* Text shown *
I'd really love some feedback from you guys with this one.
In a system I am designing for a car, I have an amplifier that needs to receive input from an iPod and from a car radio/head unit (alternately, not simultaneously). If there's music playing from the iPod, this will trip a relay and switch the source from car radio to iPod.
So basically, I think I'll have a relay (or two actually, left and right channel) with the car radio on the NC circuit, and the iPod on the NO circuit. To switch the relay, I was thinking that the positive on the iPod RCA output can connect to the base of a transistor, and this transistor which will energise the relay when anything comes down the line from the iPod...and wollah, inputs automatically switched.
The first problem I can see is that, the transistor/relay won't be constantly being energised by the iPod...for instance, between songs or in silent parts of the song. So then I thought, instead of energising the relay directly off the iPod, I'll use the transistor to siwtch an input of the Arduino and perhaps if there's input for more than 1 second, I'll 'latch' the relay...and wait for 5 seconds of no silence before switching back?
These are my initial thoughts. Care to share some thoughts of your own?
theres an even easier way. use a rectifier to change the AC audio signal to a pulsing DC signal. pass that signal into a capacitor, then connect the capacitor with a resistor to the transistor. the capacitor will hold a charge for a few seconds while the signal dips low, and after a few seconds it will drain and the relay will shut off again. another option would be to just directly connect a large capacitor in parallel with the relay.
@weirdo557: Thanks for the response. I'll have to look into your ideas there. I'm not an 'electronics guru' by any stretch of the imagination. It sounds easy and logical though!
@MikMo: You raise a valid point there. I had thought about that and was going to wait and see what happens when I try it and cross that bridge when I come to it.

* Stated problem 1 *
Put the rows below the forum thread into a Markdown table with the columns No. and Entry: number each row and give its line, skipping blank lines.

* Exercise data *
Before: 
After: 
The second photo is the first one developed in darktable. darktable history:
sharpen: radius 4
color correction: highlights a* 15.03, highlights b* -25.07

* Stated problem 2 *
In the forum thread above, which relay circuit is the car radio planned to be on?

* Worked solution 1 *
| No. | Entry |
|---|---|
| 1 | Before:  |
| 2 | After:  |
| 3 | The second photo is the first one developed in darktable. darktable history: |
| 4 | sharpen: radius 4 |
| 5 | color correction: highlights a* 15.03, highlights b* -25.07 |

* Worked solution 2 *
The NC circuit.